Over 40 per cent of the income of Martha’s Vineyard Community Services comes from state contracts. We are very thankful that we have just come through the state budget cuts relatively unscathed. However, in order to maintain the quality of services we provide to the Island community we must be constantly vigilant.
Though the income tax question received little attention when it was last on the ballot in 2002, political observers were stunned by 45 per cent of the vote being in favor of eliminating the state income tax. At the time, a gallon of gas cost less than $1.50, home prices were soaring, and the economy, if imperfect, was not the dominant issue.
Voters for months have endured unemployment increases, flat or decreasing wages and home values, a rising cost of living, and, for the last month, have watched with unease and even panic as stock prices plunged and the credit crisis spread around the world.
In these very troubled times, when people feel so much economic uncertainty and anger toward government and Wall Street, it can be very tempting to want to keep the state income tax money you would otherwise pay. However, we should be careful what we wish for.

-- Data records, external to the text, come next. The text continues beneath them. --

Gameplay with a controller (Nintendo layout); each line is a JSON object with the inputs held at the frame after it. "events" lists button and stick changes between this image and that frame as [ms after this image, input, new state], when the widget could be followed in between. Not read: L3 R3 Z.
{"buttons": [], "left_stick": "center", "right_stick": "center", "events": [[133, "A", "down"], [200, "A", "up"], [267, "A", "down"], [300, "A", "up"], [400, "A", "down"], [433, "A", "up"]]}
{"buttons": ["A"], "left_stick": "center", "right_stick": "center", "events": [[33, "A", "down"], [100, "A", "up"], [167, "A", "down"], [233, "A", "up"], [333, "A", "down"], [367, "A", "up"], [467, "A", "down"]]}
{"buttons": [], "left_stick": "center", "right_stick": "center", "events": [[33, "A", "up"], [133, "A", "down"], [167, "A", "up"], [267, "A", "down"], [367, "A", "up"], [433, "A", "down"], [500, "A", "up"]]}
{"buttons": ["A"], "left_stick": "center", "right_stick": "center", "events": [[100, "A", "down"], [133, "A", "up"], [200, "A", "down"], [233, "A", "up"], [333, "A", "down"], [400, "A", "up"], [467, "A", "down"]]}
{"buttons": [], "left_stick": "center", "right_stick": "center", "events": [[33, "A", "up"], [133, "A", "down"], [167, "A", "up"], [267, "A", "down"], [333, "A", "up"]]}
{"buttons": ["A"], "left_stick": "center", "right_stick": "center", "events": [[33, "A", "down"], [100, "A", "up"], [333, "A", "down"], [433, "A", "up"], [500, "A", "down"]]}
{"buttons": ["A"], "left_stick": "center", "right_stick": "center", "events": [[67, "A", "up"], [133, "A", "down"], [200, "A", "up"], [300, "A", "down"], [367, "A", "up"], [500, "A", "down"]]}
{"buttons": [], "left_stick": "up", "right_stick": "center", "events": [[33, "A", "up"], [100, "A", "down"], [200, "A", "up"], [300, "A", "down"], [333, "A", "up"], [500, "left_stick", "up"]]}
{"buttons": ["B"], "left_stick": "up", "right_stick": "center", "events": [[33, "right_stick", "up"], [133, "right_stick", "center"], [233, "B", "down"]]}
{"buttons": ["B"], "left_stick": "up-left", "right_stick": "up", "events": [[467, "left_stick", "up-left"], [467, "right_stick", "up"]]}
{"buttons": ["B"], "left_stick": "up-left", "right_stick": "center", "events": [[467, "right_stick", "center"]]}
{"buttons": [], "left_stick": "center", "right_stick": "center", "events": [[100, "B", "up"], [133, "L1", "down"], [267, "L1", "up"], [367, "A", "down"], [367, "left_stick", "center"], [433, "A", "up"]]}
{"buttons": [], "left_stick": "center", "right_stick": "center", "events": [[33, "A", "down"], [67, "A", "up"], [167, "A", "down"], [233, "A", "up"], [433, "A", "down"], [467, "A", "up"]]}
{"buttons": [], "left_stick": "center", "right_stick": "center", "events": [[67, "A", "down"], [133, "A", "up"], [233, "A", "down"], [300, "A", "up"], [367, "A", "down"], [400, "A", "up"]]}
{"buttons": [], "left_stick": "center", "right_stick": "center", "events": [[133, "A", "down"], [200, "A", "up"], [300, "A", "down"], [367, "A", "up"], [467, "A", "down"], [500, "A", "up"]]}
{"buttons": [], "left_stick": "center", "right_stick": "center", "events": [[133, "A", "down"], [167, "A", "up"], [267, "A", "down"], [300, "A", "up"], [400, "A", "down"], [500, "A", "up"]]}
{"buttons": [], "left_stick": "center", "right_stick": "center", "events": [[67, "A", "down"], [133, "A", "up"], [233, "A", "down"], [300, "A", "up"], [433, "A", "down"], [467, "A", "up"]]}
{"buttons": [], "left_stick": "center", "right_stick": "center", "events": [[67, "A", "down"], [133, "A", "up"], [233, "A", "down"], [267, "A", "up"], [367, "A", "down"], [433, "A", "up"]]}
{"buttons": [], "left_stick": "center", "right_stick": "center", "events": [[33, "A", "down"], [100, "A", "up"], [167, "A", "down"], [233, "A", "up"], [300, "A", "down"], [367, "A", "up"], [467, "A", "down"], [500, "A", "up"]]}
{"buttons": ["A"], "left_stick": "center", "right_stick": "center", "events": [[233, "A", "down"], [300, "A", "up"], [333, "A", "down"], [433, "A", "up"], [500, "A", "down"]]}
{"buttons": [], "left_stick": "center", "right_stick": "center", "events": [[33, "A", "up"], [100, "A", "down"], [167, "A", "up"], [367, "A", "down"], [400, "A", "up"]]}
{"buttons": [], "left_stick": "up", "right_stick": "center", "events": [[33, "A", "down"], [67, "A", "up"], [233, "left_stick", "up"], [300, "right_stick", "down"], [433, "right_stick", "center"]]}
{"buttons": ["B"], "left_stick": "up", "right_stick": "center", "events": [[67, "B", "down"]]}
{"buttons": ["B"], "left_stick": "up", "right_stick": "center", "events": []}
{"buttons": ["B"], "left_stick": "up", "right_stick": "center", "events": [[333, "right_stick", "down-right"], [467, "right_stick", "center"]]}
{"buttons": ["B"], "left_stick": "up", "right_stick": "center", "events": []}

In all, the state directly employs about 67,000 people at a cost of $5 billion. Others, such as teachers, police, and firefighters, are supported by aid from the state. Still others work at nonprofits like Martha’s Vineyard Community Services, caring for the mentally ill, working with persons who are disabled, and providing the many services that make our lives more livable. That works out to more than 150,000 jobs statewide.
A much-respected business-funded organization, the Massachusetts Taxpayers Foundation issued the following report about the huge consequences of a yes vote on question one.
“After accounting for five legally-mandated state programs, the rest of state government would bear across-the-board cuts of 71.1 per cent with the loss of $12.5 billion in state income tax revenue. The cuts would affect almost all human services programs for children, elderly, and adults, courts prisons, our state colleges and universities, state parks and environmental programs, transportation programs, state employee pensions and health benefits, Registry of Motor Vehicles and other programs.
“Except for that portion of Chapter 70 aid to cities and towns that is legally mandated, state aid to cities and towns would be cut by 71 per cent. The large cuts in local aid would lead to higher property taxes which for many individuals would more than offset their income tax savings.”
In order to provide our many services and programs for the Island community, we need the revenue we receive from the commonwealth. Martha’s Vineyard Community Services needs your help. Please vote no on Question One.
Julia Burgess is executive director of Martha’s Vineyard Community Services.